Open-source ecosystems benefit from global contributors who extend functionality, add integrations, and patch issues in real time. This speeds up development and keeps the product aligned with the latest tools and use cases — a key advantage when orchestration and flexibility matter more than ever.
3. Incumbents must self-cannibalize in order to compete.
Open-source startups win by offering free, flexible alternatives to expensive, closed products, then monetizing through add-ons. Incumbents can’t follow this open-source playbook without exposing their code or allowing self-hosting, moves that would erode their margins and undermine their business model.
4. Better alignment between usage and revenue.

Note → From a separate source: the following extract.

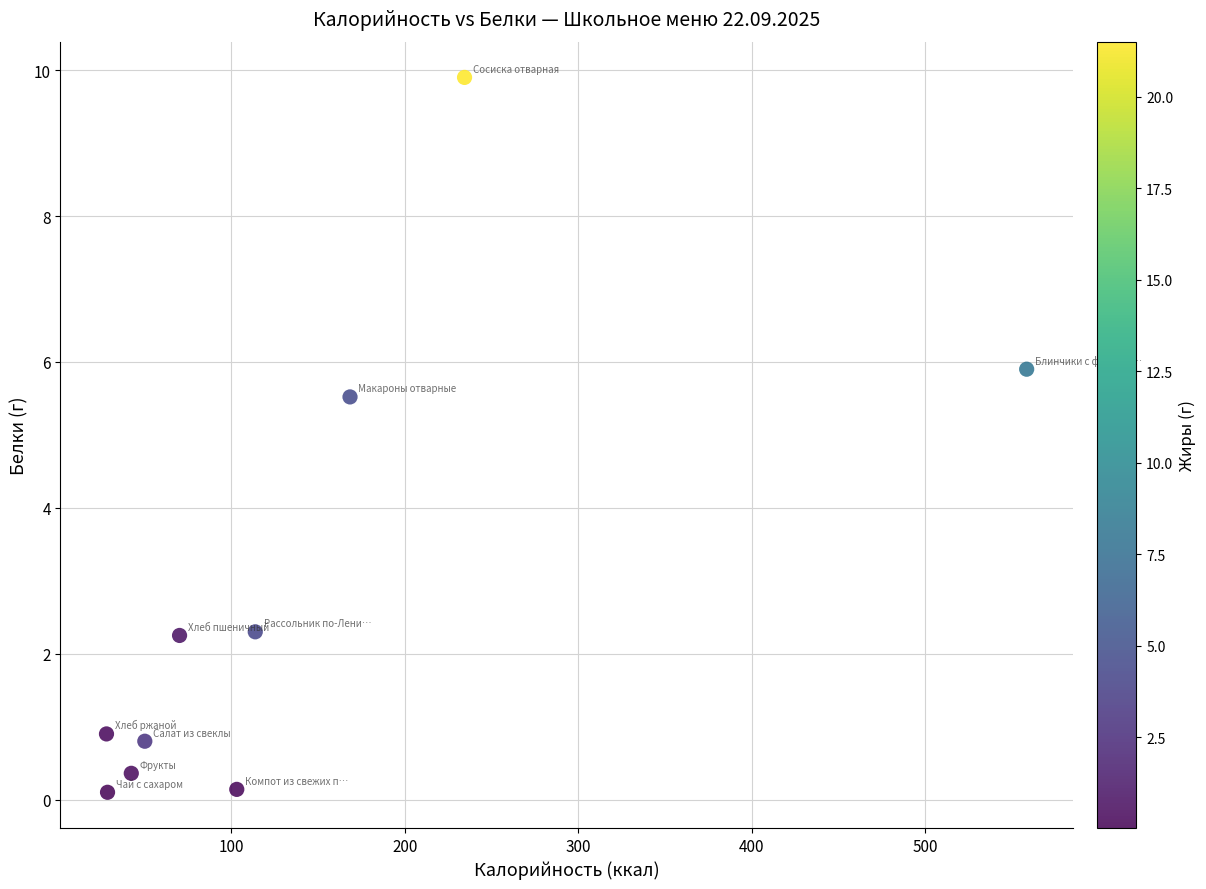

What Y value in the scatter plot is closest to 5?

5.5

As orchestration becomes the core source of value, companies need pricing models that scale with usage and integration. Traditional software is sold as a fixed-cost product – priced per seat or per tier – which breaks down when value comes from ongoing customization and system-level control. Open-source flips this. It moves both costs and revenue to a variable structure. Teams start with a free, self-hosted product, pay only for the infrastructure required to run it, and adopt paid add-ons like hosting, tooling, or support as the product becomes more deeply integrated into their workflow. This creates a more flexible cost structure and better aligns revenue with value creation for the customer.

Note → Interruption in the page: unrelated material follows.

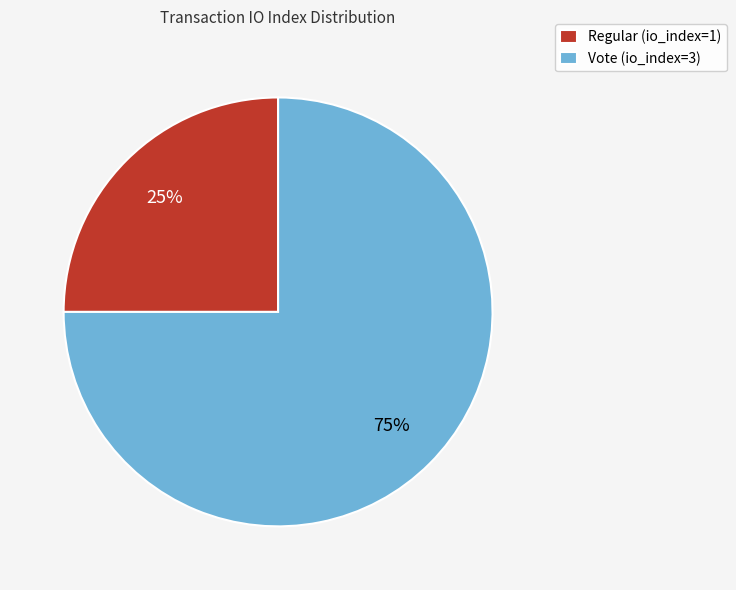

Rank the categories by value from lowest to highest.

Regular, Vote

03 | How to make open-source work.
Open-source software is well-suited for a world where orchestration is a key differentiator. But without thoughtful design, these systems can become brittle and hard to manage.

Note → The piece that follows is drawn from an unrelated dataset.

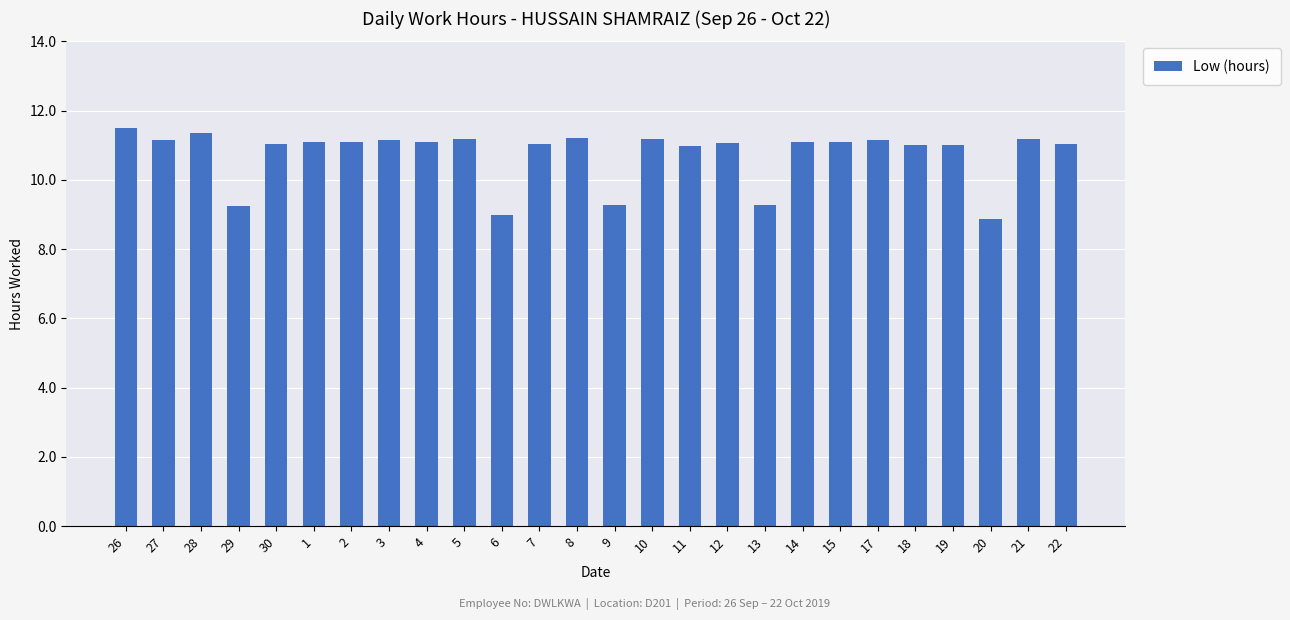

True or false: the data shows 11.2 at 3.

True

Winning products strike a careful balance… flexible enough to customize, stable enough to scale.
The best open-source products start with strong default configurations that simplify setup and deployment. They need to work out of the box for teams that never customize a thing.
At the same time, these products need to offer clear extension points that guide users on where and how to modify the product without breaking its core logic.
They must also support portability, giving users control over their data, the freedom to deploy across environments, and easy ways to connect into external systems.
In open-source, every new contribution can introduce bugs or security risks. These systems need strong quality controls. CI/CD pipelines must go beyond syntax checks to ensure code changes behave as expected and come from trusted sources. AI can help automate this, but only if the vendors define what “safe” and “correct” mean, and bake that into the system design.
In open-source, the core product is usually free, and companies make money by selling add-ons. As value shifts to orchestration, the most valuable add-ons will be the ones that help teams run, manage, and extend the system more effectively. That includes:
Agentic companions. AI agents that automate tasks, trigger workflows, and coordinate across components.
Monitoring and alerting. Dashboards to trace system behavior, with automated alerts to detect and debug failures.
Enterprise integrations. Prebuilt connectors that reduce integration risk and speed up deployment.
Network access and transaction fees. Connecting to live systems — like payment networks or third-party services — and taking a cut of financial or data transactions.
Collaboration and governance. Shared templates, usage analytics, and role-based access controls for multi-user teams.
Finally, great open systems are observable. They help users understand system behavior, debug issues, and ensure modified deployments are running predictably.
The best AI products going forward will be the ones users can shape directly.
You can’t just wrap a black-box model in a closed app and expect to beat billion-dollar incumbents. They can do that too, and distribute it faster.
What they can’t do is open up their systems, at least not without cannibalizing their existing business.
That’s where open-source has an edge. These products put users in the driver’s seat, giving them the power to inspect, remix, and extend the system to fit their needs. This level of participation builds trust, drives retention, and keeps users engaged.
It’s a hard product challenge. But it’s the best path to defensibility. And frankly, more exciting category to invest in, and help founders – and now users – build together.